Peter first identifies Jesus as the living stone, the true temple, that the Father has given to serve as the foundation of God’s own house.He then makes the jump to identify us as living stones as well.This identity obviously makes sense when we experience our communion with Christ through the reception of the Eucharist.
But how do we understand or experience the reality of this communion in a time when most of us are receiving Christ only through the means of Spiritual Communion?
A parishioner told me that one of the things they have struggled with is jealousy at the sight of the few ministers who received Communion at our livestreamed Easter Mass. They were angry because they felt the pain of not being able to physically receive the Eucharist.
It is an understandable and even commendable pain. But how do we participate in being living stones in the life and ministry of Christ in a time of only Spiritual Communion?
Not receiving Eucharist physically does not stop us from being living stones since we are configured to Christ by our baptism, and in that baptism given the task of helping to build up the Body of Christ.
Not receiving Eucharist physically does not stop us from being a community of priests. Each of us acts as a priest as we attend Mass by livestream, by bringing with us our lives, our familiesand our prayers for the needs of the sick, our communities and those who do not pray. We share in the mediation of Christ as we bring to the sacrifice of the Mass that which only we can bring.
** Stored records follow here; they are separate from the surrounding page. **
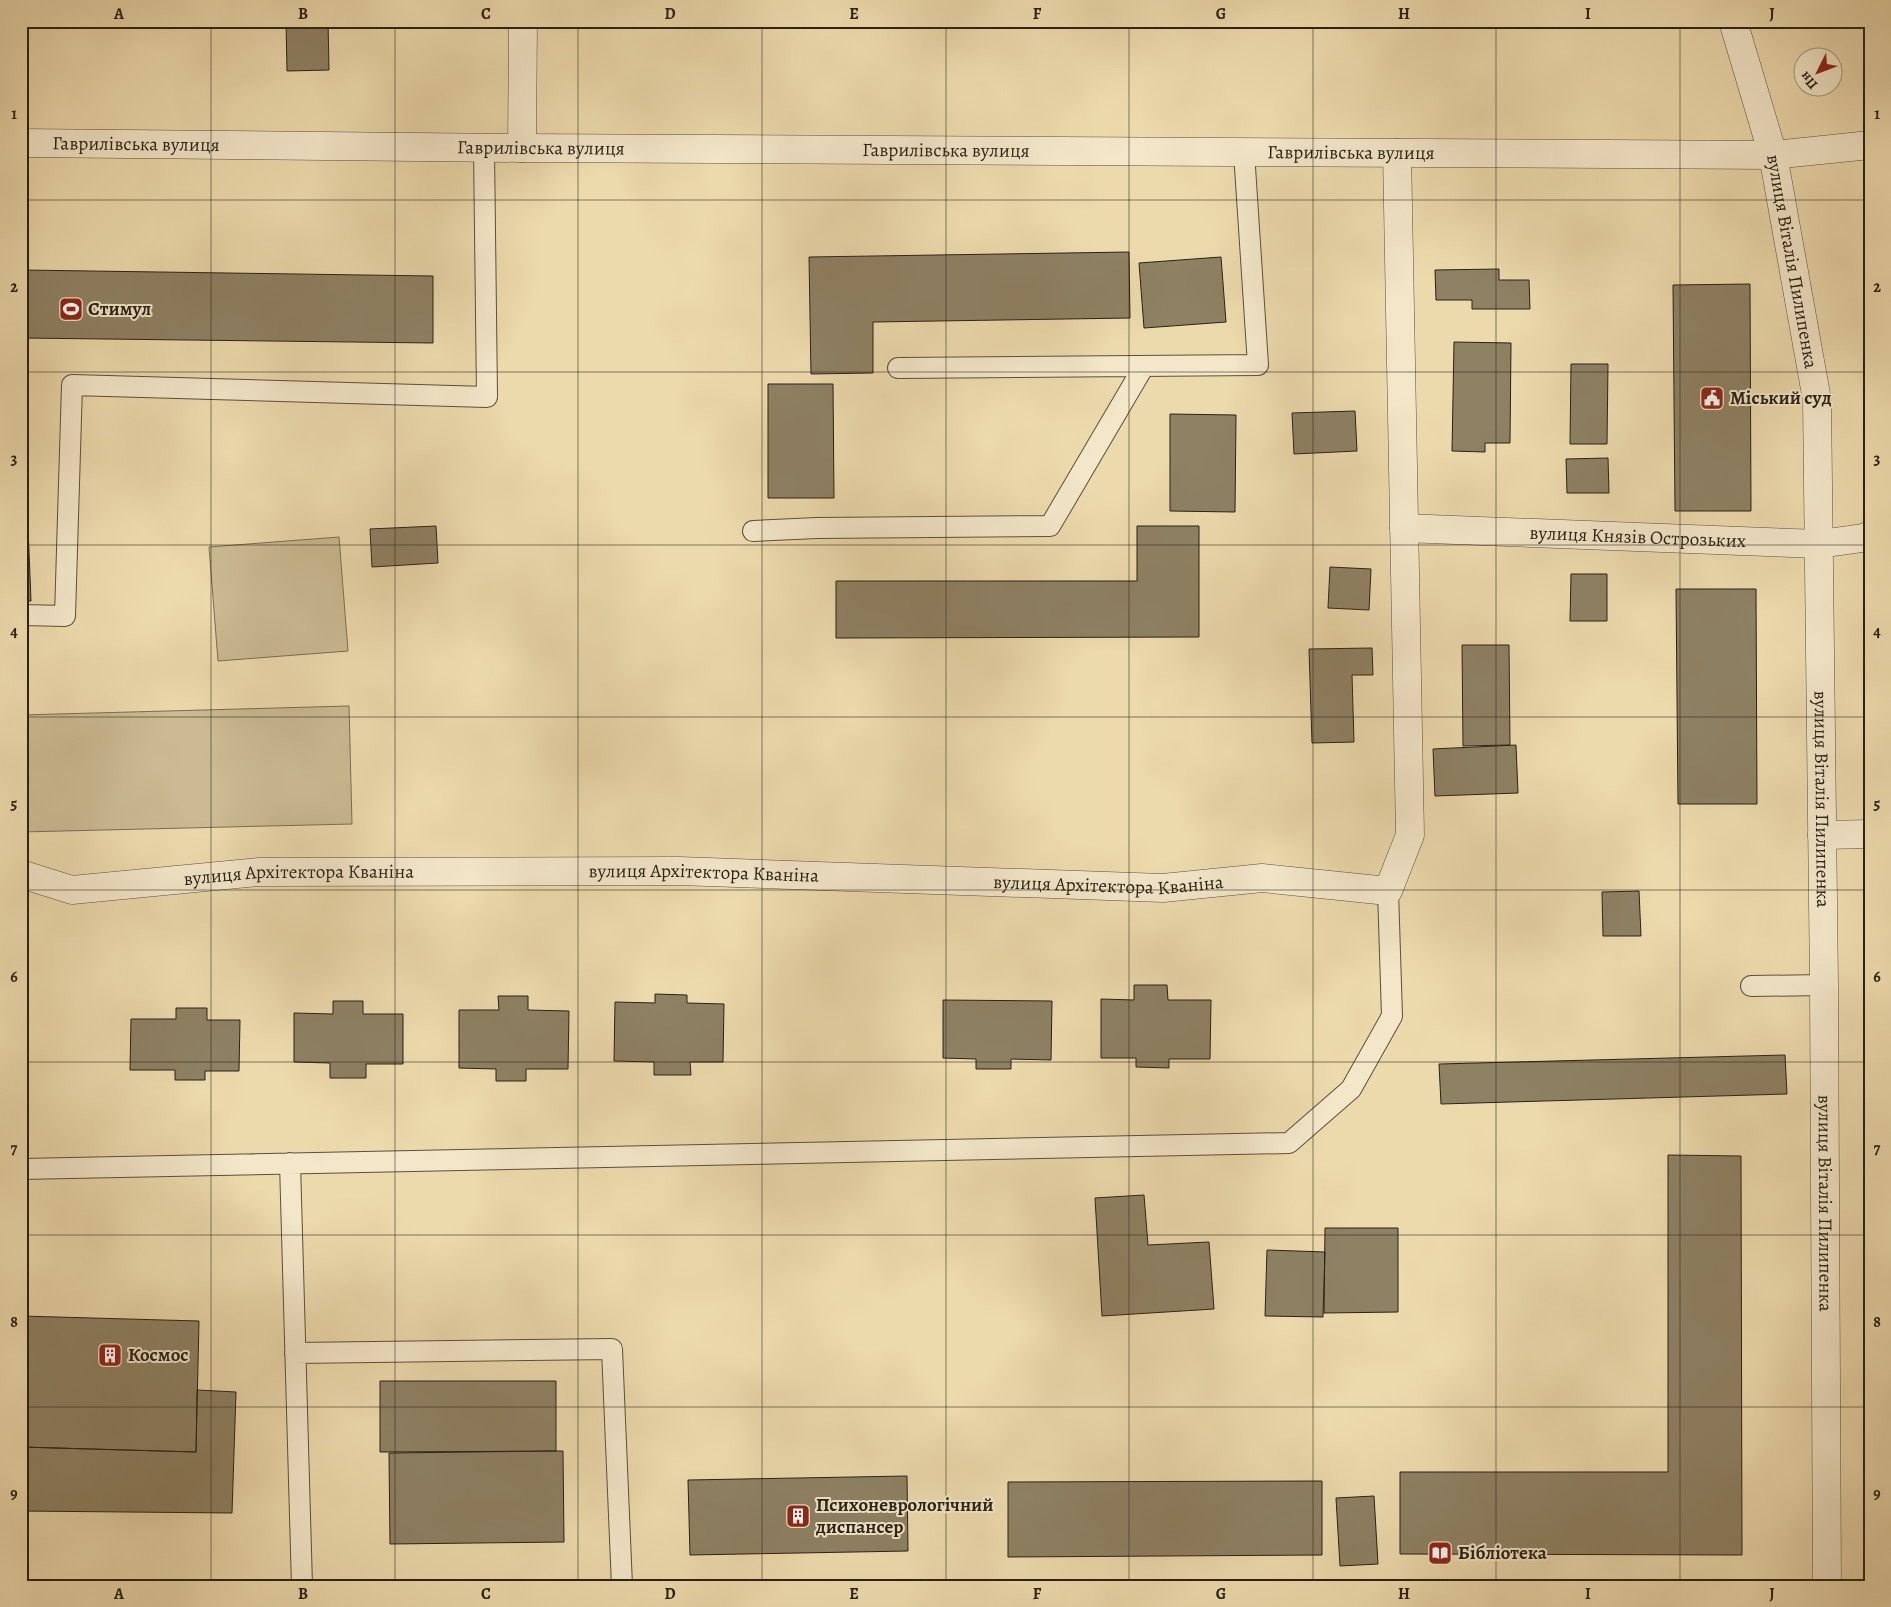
<svg xmlns="http://www.w3.org/2000/svg" width="1891" height="1607" font-family="Alegreya,serif">
<style>
.green{fill:#cbba93;stroke:#7a6e55}
.building{fill:#8e8164;stroke:#292217}
.lines{fill:none;stroke-linecap:round;stroke-linejoin:round}
.service-casing{stroke:#5a503c;stroke-width:22}
.minor-casing{stroke:#5a503c;stroke-width:29}
.tertiary-casing{stroke:#5a503c;stroke-width:29}
.service{stroke:#f3e6c9;stroke-width:20}
.minor{stroke:#f3e6c9;stroke-width:28}
.tertiary{stroke:#f3e6c9;stroke-width:28}
.grid{fill:none;stroke:#292217;stroke-width:1;stroke-opacity:0.55}
.labels{text-anchor:middle;dominant-baseline:central;stroke-width:4;stroke-linejoin:round;paint-order:stroke}
.street-label{font-size:19px;fill:#292217;stroke:#f3e6c9}
.poi-label{font-size:19px;font-weight:bold;fill:#292217;stroke:#f3e6c9;text-anchor:start}
.neatline{fill:none;stroke:#292217;stroke-width:2}
.grid-label{font-size:16px;text-anchor:middle;font-weight:bold;fill:#292217}
</style>
<rect width="100%" height="100%" fill="#ecd9ac"/>
<filter id="stains"><feTurbulence type="fractalNoise" baseFrequency=".004" numOctaves="4"/><feColorMatrix values="0 0 0 0 .2 0 0 0 0 .09 0 0 0 0 .02 0 0 0 .5 -.17"/></filter>
<radialGradient id="worn" r=".72"><stop offset=".6" stop-color="#630" stop-opacity="0"/><stop offset="1" stop-color="#630" stop-opacity=".3"/></radialGradient>
<path class="green" d="M339,537L348,651L218,661L209,547Z
M349,706L352,824L21,832V715Z"/>
<path class="building" d="M286,21H328L329,70L287,71Z
M1129,252L1130,318L873,322V373L811,374L809,257Z
M1221,257L1226,322L1144,328L1139,263Z
M1499,269V280H1529L1530,309H1472V300H1436L1435,270Z
M22,270L433,276V343L22,338Z
M1750,284L1751,511H1675L1673,285Z
M1454,342L1511,343L1510,443H1485V452L1452,451Z
M21,354L31,601H21Z
M1571,364H1608L1607,444H1570Z
M768,384H833L834,498H768Z
M1355,411L1357,451L1294,454L1292,413Z
M1170,414L1236,415L1235,512L1170,511Z
M1608,458L1609,493H1567L1566,459Z
M436,526L438,563L372,567L370,529Z
M1137,526H1199V637L836,638V581H1137Z
M1330,567L1371,569L1369,610L1328,608Z
M1571,574H1607V621H1570Z
M1676,589H1756L1757,804H1678Z
M1462,645H1509L1510,745L1463,746Z
M1372,648L1373,675H1352L1354,742L1312,743L1309,649Z
M1516,745L1518,793L1435,796L1433,749Z
M1639,891L1641,936H1603L1602,892Z
M1134,985H1167L1168,1000H1211L1210,1059H1169V1068L1136,1067V1058H1101V999L1134,1000Z
M655,994L687,995V1003L724,1004L723,1062H690L691,1075H654V1062L614,1061L615,1002L655,1003Z
M498,996H528V1010L569,1011L568,1069H526V1081H496V1069L459,1068V1010H499Z
M943,1000L1052,1001L1051,1060L1011,1059V1069H976V1059L943,1058Z
M333,1001H363V1014H403V1064H366V1078H330V1063L294,1062V1013L333,1014Z
M176,1008H207V1020H240L239,1071H205V1080H175V1070H130L131,1019H176Z
M1785,1055L1787,1094L1441,1104L1439,1064Z
M1668,1155L1741,1156L1742,1555L1400,1554V1472H1668Z
M1144,1195L1148,1245L1209,1242L1214,1309L1102,1316L1095,1198Z
M1325,1228H1398V1312L1324,1313Z
M1267,1250L1325,1252L1323,1317L1265,1316Z
M21,1316L199,1321L196,1452L21,1447Z
M380,1381H556V1451L380,1452Z
M197,1390L236,1392L232,1513L21,1511V1447L196,1452Z
M556,1451H563L564,1542L390,1544L389,1453Z
M907,1476L908,1551L690,1555L688,1480Z
M1322,1481V1555L1008,1557V1482Z
M1374,1496L1378,1564L1340,1566L1336,1498Z"/>
<g class="lines">
<g class="service-casing">
<path id="service" d="M898,368L1258,365L1244,152
M753,531L817,528L1050,526L1144,366
M21,615L65,616L72,385L487,397L484,148
M1751,986L1824,985
M290,1163L302,1586
M21,1169L1289,1143L1351,1089L1392,1016L1388,891
M295,1353L612,1349L622,1586"/>
</g>
<g class="minor-casing">
<g id="minor">
<path id="s1" d="M21,143L522,148L1773,155L1870,145"/>
<path d="M522,148L523,21"/>
<path id="s2" d="M1404,528L1819,544L1863,538L1870,535"/>
<path d="M1822,835L1870,834"/>
<path id="s3" d="M21,874L72,890L259,872L679,871L1163,888L1262,878L1388,891L1410,835L1397,153"/>
</g>
</g>
<g class="tertiary-casing">
<g id="tertiary">
<path id="s4" d="M1733,21L1773,155L1817,400L1824,985L1827,1586"/>
</g>
</g>
<use href="#service" class="service"/>
<use href="#minor" class="minor"/>
<use href="#tertiary" class="tertiary"/>
</g>
<path class="grid" d="M211,21V1586M395,21V1586M578,21V1586M762,21V1586M946,21V1586M1129,21V1586M1313,21V1586M1496,21V1586M1680,21V1586M21,200H1870M21,372H1870M21,545H1870M21,717H1870M21,890H1870M21,1062H1870M21,1235H1870M21,1407H1870"/>
<defs>
<g id="stadium-square" transform="scale(1.25)"><rect x="-9" y="-9" width="18" height="18" rx="4" fill="#8f2418" stroke="#f3e6c9"/><path d="M0-5a6.5 5 0 1 0 0 10a6.5 5 0 1 0 0-10ZM-3.5-1.8h7v3.6h-7Z" fill="#fff"/></g>
<g id="civic-square" transform="scale(1.25)"><rect x="-9" y="-9" width="18" height="18" rx="4" fill="#8f2418" stroke="#f3e6c9"/><path d="M-.6-6.5H3V-4.5H.6V-3L4-1V1h2V6H-6V1h2V-1L-.6-3ZM-1.2 2.5V6h2.4V2.5Z" fill="#fff"/></g>
<g id="building-square" transform="scale(1.25)"><rect x="-9" y="-9" width="18" height="18" rx="4" fill="#8f2418" stroke="#f3e6c9"/><path d="M-4-6H4V6H1V3H-1V6H-4ZM-2.5-4.3h1.7v1.8h-1.7ZM.8-4.3h1.7v1.8H.8ZM-2.5-1h1.7V.8h-1.7ZM.8-1h1.7V.8H.8Z" fill="#fff"/></g>
<g id="library-square" transform="scale(1.25)"><rect x="-9" y="-9" width="18" height="18" rx="4" fill="#8f2418" stroke="#f3e6c9"/><path d="M-6-4Q-3-5.5-.7-3.5V5Q-3 3-6 4ZM6-4Q3-5.5 .7-3.5V5Q3 3 6 4Z" fill="#fff"/></g>
</defs>
<g fill-rule="evenodd">
<use href="#stadium-square" x="71" y="309"/>
<use href="#civic-square" x="1712" y="398"/>
<use href="#building-square" x="110" y="1355"/>
<use href="#building-square" x="798" y="1516"/>
<use href="#library-square" x="1440" y="1553"/>
</g>
<g class="labels">
<g class="street-label">
<text stroke="none"><textPath href="#s1" startOffset="115">Гаврилівська вулиця</textPath></text>
<text stroke="none"><textPath href="#s1" startOffset="520">Гаврилівська вулиця</textPath></text>
<text stroke="none"><textPath href="#s1" startOffset="925">Гаврилівська вулиця</textPath></text>
<text stroke="none"><textPath href="#s1" startOffset="1330">Гаврилівська вулиця</textPath></text>
<text stroke="none"><textPath href="#s4" startOffset="248">вулиця Віталія Пилипенка</textPath></text>
<text stroke="none"><textPath href="#s2" startOffset="234">вулиця Князів Острозьких</textPath></text>
<text stroke="none"><textPath href="#s4" startOffset="788">вулиця Віталія Пилипенка</textPath></text>
<text stroke="none"><textPath href="#s3" startOffset="686">вулиця Архітектора Кваніна</textPath></text>
<text stroke="none"><textPath href="#s3" startOffset="281">вулиця Архітектора Кваніна</textPath></text>
<text stroke="none"><textPath href="#s3" startOffset="1091">вулиця Архітектора Кваніна</textPath></text>
<text stroke="none"><textPath href="#s4" startOffset="1192">вулиця Віталія Пилипенка</textPath></text>
</g>
<g class="poi-label">
<text x="88" y="309">Стимул</text>
<text x="1730" y="398">Міський суд</text>
<text x="128" y="1355">Космос</text>
<text x="816" y="1505">Психоневрологічний<tspan x="816" dy="22">диспансер</tspan></text>
<text x="1458" y="1553">Бібліотека</text>
</g>
</g>
<rect width="1891" height="1607" fill="none" stroke="#ecd9ac" stroke-width="55"/>
<g transform="translate(1818 72) rotate(228)"><circle r="24" fill="#f3e6c9" stroke="#a29882"/>
<path d="M0-4L9 19L0 12L-9 19Z" fill="#8f2418"/>
<text y="-8" font-size="14" font-weight="bold" text-anchor="middle" fill="#292217">Пн</text>
</g>
<rect x="28" y="28" width="1836" height="1552" class="neatline"/>
<g class="grid-label">
<text x="119" y="19">A</text>
<text x="303" y="19">B</text>
<text x="486" y="19">C</text>
<text x="670" y="19">D</text>
<text x="854" y="19">E</text>
<text x="1037" y="19">F</text>
<text x="1221" y="19">G</text>
<text x="1404" y="19">H</text>
<text x="1588" y="19">I</text>
<text x="1772" y="19">J</text>
<text x="14" y="119">1</text>
<text x="1877" y="119">1</text>
<text x="14" y="292">2</text>
<text x="1877" y="292">2</text>
<text x="14" y="464">3</text>
<text x="1877" y="464">3</text>
<text x="14" y="637">4</text>
<text x="1877" y="637">4</text>
<text x="14" y="809">5</text>
<text x="1877" y="809">5</text>
<text x="14" y="982">6</text>
<text x="1877" y="982">6</text>
<text x="14" y="1154">7</text>
<text x="1877" y="1154">7</text>
<text x="14" y="1327">8</text>
<text x="1877" y="1327">8</text>
<text x="14" y="1499">9</text>
<text x="1877" y="1499">9</text>
<text x="119" y="1599">A</text>
<text x="303" y="1599">B</text>
<text x="486" y="1599">C</text>
<text x="670" y="1599">D</text>
<text x="854" y="1599">E</text>
<text x="1037" y="1599">F</text>
<text x="1221" y="1599">G</text>
<text x="1404" y="1599">H</text>
<text x="1588" y="1599">I</text>
<text x="1772" y="1599">J</text>
</g>
<rect width="100%" height="100%" filter="url(#stains)"/>
<rect width="100%" height="100%" fill="url(#worn)"/>
</svg>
Spiritual Communion is a real way of being in communion with Christ. Although not ideal or the fullness of what communion with Christ is intended to be, it is nonetheless a powerful tool by which we can still fulfill our call to be living stones, a royal priesthood.
In the aftermath of the stay-at-home orders our economy will need to be rebuilt. But even more importantly, the task of building the house of God, of building the people of God, goes on and indeed needs to be intensified in the wake of this virus.
If the house of God has been damaged by this time in which we have not been able to gather, it must be repaired. If the faithful have been fractured by the stresses of this time, they will need to be built up.
Until we can gather again, Spiritual Communion is a powerful tool in taking up the task that has been given to us by Christ.
Jesus calls us to be living stones. He needs us to be living stones in this time. He needs you. Let yourself be built into a spiritual house through Spiritual Communion.
Msgr. Timothy Keeney is pastor of Incarnation, Charlottesville.